In the twenty-first century, women can be seen leaving their houses with confidence, holding prominent positions, and competing with men. Should we conclude from this image that there is no longer any history of violence against women in domestic settings? Big no is the answer. Despite numerous initiatives to lower the number of offences pertaining to women, violence against them persists in society. The purpose of this article is to educate readers about women’s rights and the laws that were put in place to shield them from domestic abuse.

Protection of Women from Domestic Violence Act, 2005

After much effort on the part of women’s organisations and numerous rounds of deliberation, the Protection of Women from Domestic Violence Act of 2005 was finally passed. Its advantage was the elimination of all the loopholes that made it difficult to provide women with justice.

As we previously discussed, the challenges associated with pursuing legal recourse made it difficult for the women who felt wronged. The new law created protection officers, who were in charge of supporting women throughout the legal system, to make it simpler for victims to file legal claims.

The definition of “aggrieved person” in this legislation encompasses both single women and women in relationships that bear resemblance to marriage, which is another characteristic.
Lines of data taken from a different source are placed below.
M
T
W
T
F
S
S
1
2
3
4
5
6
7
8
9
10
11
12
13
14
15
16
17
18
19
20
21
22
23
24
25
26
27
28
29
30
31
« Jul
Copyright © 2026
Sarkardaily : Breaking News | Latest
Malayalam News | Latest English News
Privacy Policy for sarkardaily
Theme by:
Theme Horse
This Act’s definition of domestic violence includes verbal, physical, sexual, emotional, and financial abuse. Since the definition of domestic violence has been widened, courts will be able to convict the respondent before the harmed woman feels threatened with self-harm as a result of the abuse she is receiving.

Women who are victims of domestic abuse are given comprehensive protection under this Act. It is primarily about giving the victim a civil remedy. The magistrate’s orders and financial relief are among the remedies.

Rights and Remedies provided under the Act

  1. Protection Order

In accordance with Section 18 of the Act, the protection order is granted in order to shield the women from future violent incidents. It forbids the respondent from getting in touch with, meeting with, or violently harming the victim in any way, as well as from alienating assets, bank lockers, and bank accounts that are owned jointly or separately by the respondent, among other acts that are forbidden by the protection order.

In accordance with Section 31, violating a protection order is a crime that is punishable by both a fine of up to twenty thousand rupees and a term of imprisonment of any kind that can last up to a year, or both.

  • Residence Order

If the magistrate is convinced that domestic abuse has occurred, he may issue a residence order in accordance with Section 19 of the Act. The order may prohibit the respondent from taking the aggrieved party’s belongings or interfering with their possession in any other way, from moving into the portion of the shared household occupied by the aggrieved party, from alienating or disposing of the shared household or encumbering it, from renouncing their rights in the shared household, and from ordering the respondent to leave the shared household or find the aggrieved party alternate housing.

In addition to the previously stated instructions, the magistrate may issue additional directives and orders to the respondent and police officers under the same section in order to guarantee the security of the aggrieved women.

  • Custody Order

During the application hearing, the magistrate may, in accordance with Section 21 of the Act, grant the aggrieved party temporary custody of the children and, if required, make specific arrangements for the respondent to visit the children. With the caveat that the magistrate shall refuse to permit any visit from the respondent if the magistrate believes that it could be detrimental to the interests of the child or children.

  • Compensation Order

On an application from the injured party, the magistrate may, pursuant to Section 22 of the Act, order the respondent to pay damages and compensation for the harm—including mental anguish and emotional distress—caused by the respondent’s act of domestic abuse.

When deciding how to proceed with an application under Section 12 subsection (1), the magistrate may order the respondent, in accordance with Section 20 of the Act, to provide monetary relief to cover the costs and losses incurred by the aggrieved party and any of their children as a result of the domestic violence. This relief may also cover other costs.

Women are protected from being evicted from their homes by Section 17 of the Act, which grants them the right to live in the shared household regardless of any rights, titles, or beneficial interests they may have in it.


In order to protect women from all forms of violence, all legal loopholes should be closed and sufficient funding should be provided for the effective operation of the machinery mandated by the Act. Women are victims of violence because of their social standing, as was previously mentioned in this article’s history section.